Follow the official installation instructions. Docker runs natively on (recent) Linux kernels, and via a VM on Windows and Mac OS X.
Open a terminal and change to the new directory created above. Now execute the following command to build an image called named_data/nfd
:
docker build -t named_data/nfd .
This is similar to a compilation step to transform source code (the Dockerfile) into executable code (the Docker image). The first time you run that command, it will pull the Ubuntu base image; this will take some time. Later rebuilds happen fast, thanks to Docker's snapshotting.

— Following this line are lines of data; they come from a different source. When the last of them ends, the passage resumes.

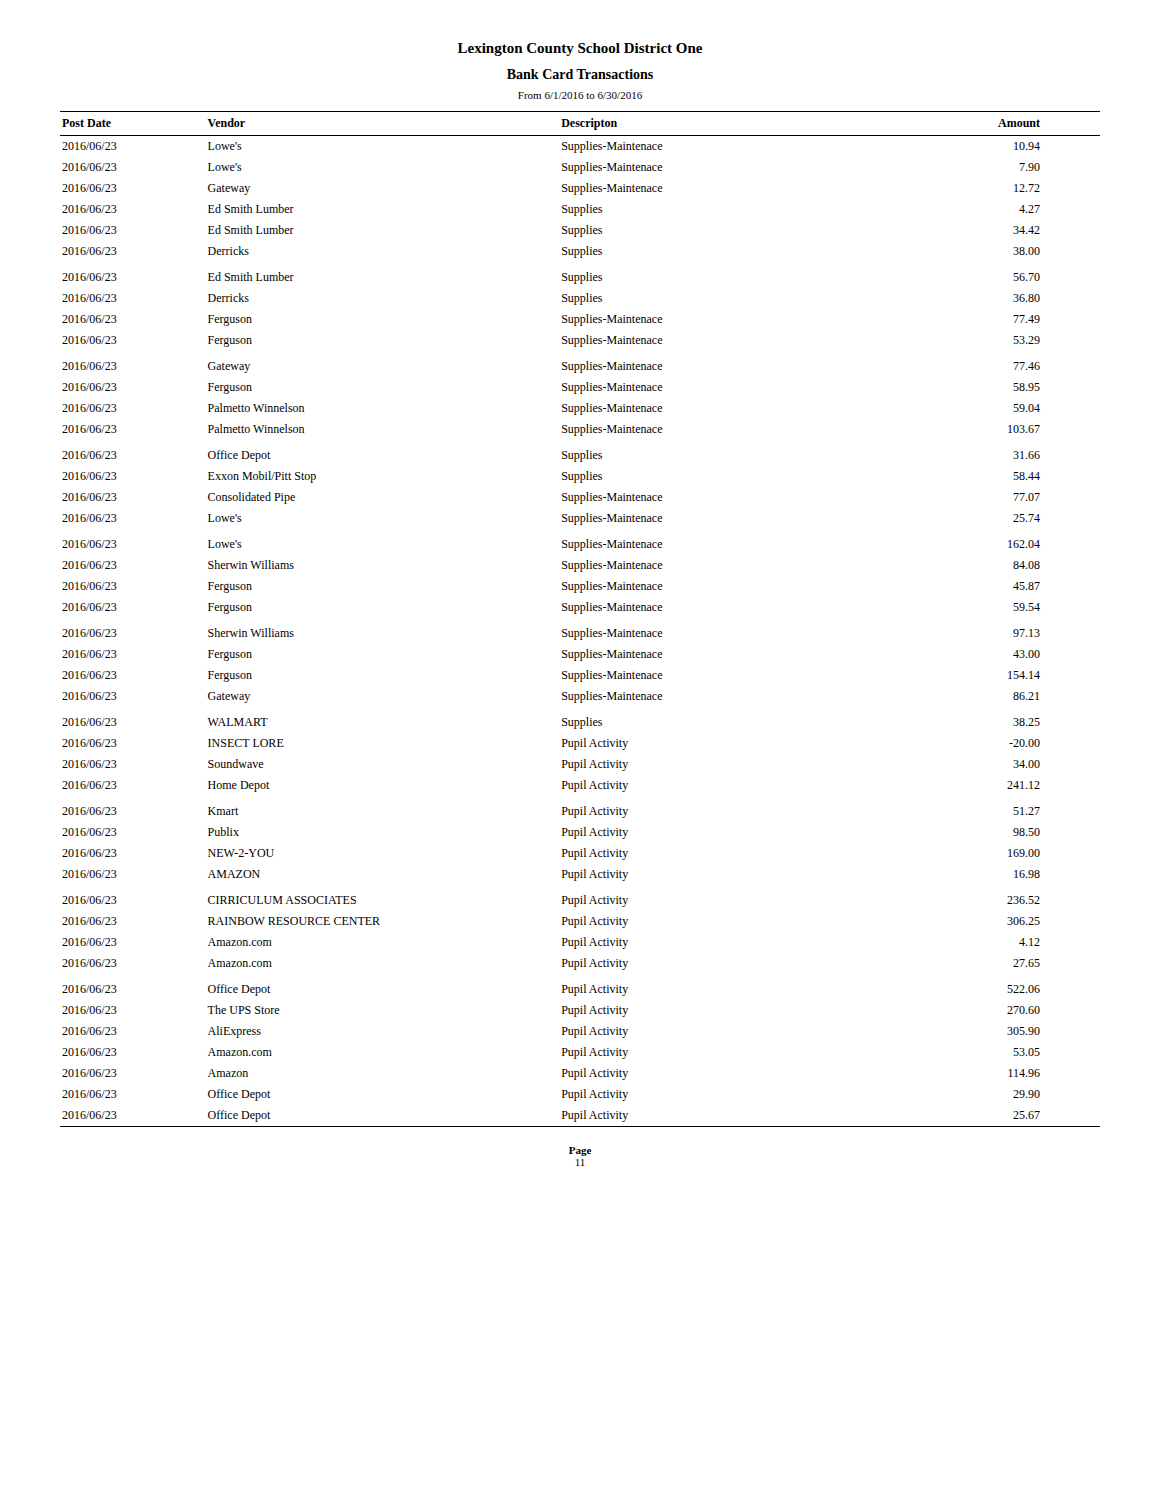Lexington County School District One
Bank Card Transactions
From 6/1/2016 to 6/30/2016
| Post Date | Vendor | Descripton | Amount |
| --- | --- | --- | --- |
| 2016/06/23 | Lowe's | Supplies-Maintenace | 10.94 |
| 2016/06/23 | Lowe's | Supplies-Maintenace | 7.90 |
| 2016/06/23 | Gateway | Supplies-Maintenace | 12.72 |
| 2016/06/23 | Ed Smith Lumber | Supplies | 4.27 |
| 2016/06/23 | Ed Smith Lumber | Supplies | 34.42 |
| 2016/06/23 | Derricks | Supplies | 38.00 |
| 2016/06/23 | Ed Smith Lumber | Supplies | 56.70 |
| 2016/06/23 | Derricks | Supplies | 36.80 |
| 2016/06/23 | Ferguson | Supplies-Maintenace | 77.49 |
| 2016/06/23 | Ferguson | Supplies-Maintenace | 53.29 |
| 2016/06/23 | Gateway | Supplies-Maintenace | 77.46 |
| 2016/06/23 | Ferguson | Supplies-Maintenace | 58.95 |
| 2016/06/23 | Palmetto Winnelson | Supplies-Maintenace | 59.04 |
| 2016/06/23 | Palmetto Winnelson | Supplies-Maintenace | 103.67 |
| 2016/06/23 | Office Depot | Supplies | 31.66 |
| 2016/06/23 | Exxon Mobil/Pitt Stop | Supplies | 58.44 |
| 2016/06/23 | Consolidated Pipe | Supplies-Maintenace | 77.07 |
| 2016/06/23 | Lowe's | Supplies-Maintenace | 25.74 |
| 2016/06/23 | Lowe's | Supplies-Maintenace | 162.04 |
| 2016/06/23 | Sherwin Williams | Supplies-Maintenace | 84.08 |
| 2016/06/23 | Ferguson | Supplies-Maintenace | 45.87 |
| 2016/06/23 | Ferguson | Supplies-Maintenace | 59.54 |
| 2016/06/23 | Sherwin Williams | Supplies-Maintenace | 97.13 |
| 2016/06/23 | Ferguson | Supplies-Maintenace | 43.00 |
| 2016/06/23 | Ferguson | Supplies-Maintenace | 154.14 |
| 2016/06/23 | Gateway | Supplies-Maintenace | 86.21 |
| 2016/06/23 | WALMART | Supplies | 38.25 |
| 2016/06/23 | INSECT LORE | Pupil Activity | -20.00 |
| 2016/06/23 | Soundwave | Pupil Activity | 34.00 |
| 2016/06/23 | Home Depot | Pupil Activity | 241.12 |
| 2016/06/23 | Kmart | Pupil Activity | 51.27 |
| 2016/06/23 | Publix | Pupil Activity | 98.50 |
| 2016/06/23 | NEW-2-YOU | Pupil Activity | 169.00 |
| 2016/06/23 | AMAZON | Pupil Activity | 16.98 |
| 2016/06/23 | CIRRICULUM ASSOCIATES | Pupil Activity | 236.52 |
| 2016/06/23 | RAINBOW RESOURCE CENTER | Pupil Activity | 306.25 |
| 2016/06/23 | Amazon.com | Pupil Activity | 4.12 |
| 2016/06/23 | Amazon.com | Pupil Activity | 27.65 |
| 2016/06/23 | Office Depot | Pupil Activity | 522.06 |
| 2016/06/23 | The UPS Store | Pupil Activity | 270.60 |
| 2016/06/23 | AliExpress | Pupil Activity | 305.90 |
| 2016/06/23 | Amazon.com | Pupil Activity | 53.05 |
| 2016/06/23 | Amazon | Pupil Activity | 114.96 |
| 2016/06/23 | Office Depot | Pupil Activity | 29.90 |
| 2016/06/23 | Office Depot | Pupil Activity | 25.67 |
Page
11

To start a process (create a Docker container), you use the docker run
command.
docker run named_data/nfd
Docker is a command-line frontend to operating system-level virtualization solutions such as Linux containers (LXC). This allows running application processes in isolation, just like a VM, but without the overhead of a traditional VM – for example, there is no (operating system) boot process involved.
The interactive Docker tutorial is a great way to get started with Docker.
You find the full documentation of the docker run
command along with the full command line reference on the Docker documentation site.
Docker works best if a container runs only one process at a time, such as NFD. Bash is usually only used for exploration. To trim down the image, consider using Debian (90 MB) or Busybox (2.5 MB) as a base image instead of Ubuntu (225 MB). (There are currently no instructions for these base images, as these distributions are currently not supported / tested by the Named Data project.)
- Push a trusted build to the Docker registry so others can directly pull the pre-built image.